И женщина уперла руки в боки, что богатеям, значит, можно все, а нам, бедным людям, ничего?..
— А хозяйка разрешила? — перебила Нина Ильинична.
— Хозяйка сказала, что лично ей они не нужны, — ответила женщина и усмехнулась, что если России не нужны ее писатели, то нам и подавно.
— Кому это «нам»? — уточнила Нина Ильинична.
— Украине, — ответила женщина и добавила: — Потому что товар ставить некуда.
— Бедная Украина… — прошептала Нина Ильинична и медленно пошла в свою квартиру.
Она два дня не выходила из дома, а когда на третий вышла в коридор, то увидела третий книжный шкаф.

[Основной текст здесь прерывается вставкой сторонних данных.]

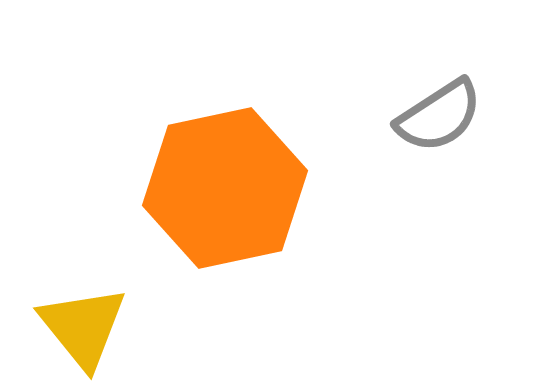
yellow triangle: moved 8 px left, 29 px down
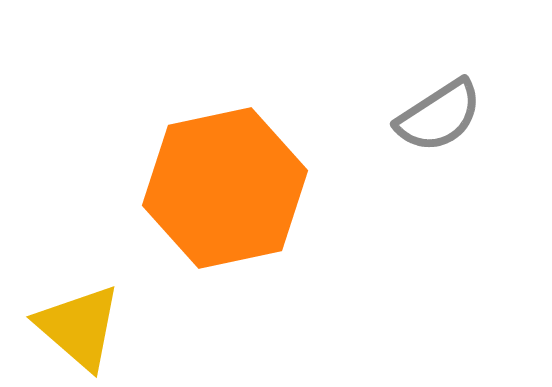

Нина Ильинична даже не подошла посмотреть, что в нем.
Но дверь возле шкафа открылась, и на пороге появилась хозяйка квартиры Таня, которая когда-то училась в классе Нины Ильиничны.
— И ты, Танюша… — выдохнула Нина Ильинична. — Такая хорошая была девочка…
Но Таня опустила глаза, что не такая уж и хорошая, потому что после одиннадцатого класса я сделала аборт, и меня это все время мучило, и я решила, что добьюсь высокого материального положения и возьму и детдома мальчика.
— А нельзя его просто… родить? — спросила Нина Ильинична.
И Таня, помотав головой, сказала, что это было бы слишком просто, ну… как если бы Татьяна вышла замуж не за генерала, а за Онегина.
И Нина Ильинична согласилась, что у тебя по литературе всегда пятерки были.
А Таня продолжала, что и вот я наконец получила хорошую работу, правда, не настолько, чтобы купить новую квартиру, но во всяком случае я уже подала заявление в детдом и теперь собираю документы.
И Нина Ильинична пожала плечами, что, наверное, все это хорошо, но…
А Таня перебила, что вы же сами говорили, что гармония, — она кивнула на шкаф с книгами, — не стоит слезинки ребенка… А я туда кроватку поставлю.
И Нина Ильинична ничего не ответила и пошаркала к выходу.
А Таня прислонилась головой к шкафу и заплакала.
А Нина Ильинична спустилась во двор и прошла к соседнему дому, в первом этаже которого был мебельный магазин.
Из магазина двое грузчиков, пожилой и молодой, выносили диван. А когда они погрузили его на машину, Нина Ильинична подошла к пожилому и спросила:
— Не поможете мне перенести три шкафчика из общего коридора в квартиру? — и быстро добавила: — Тут недалеко.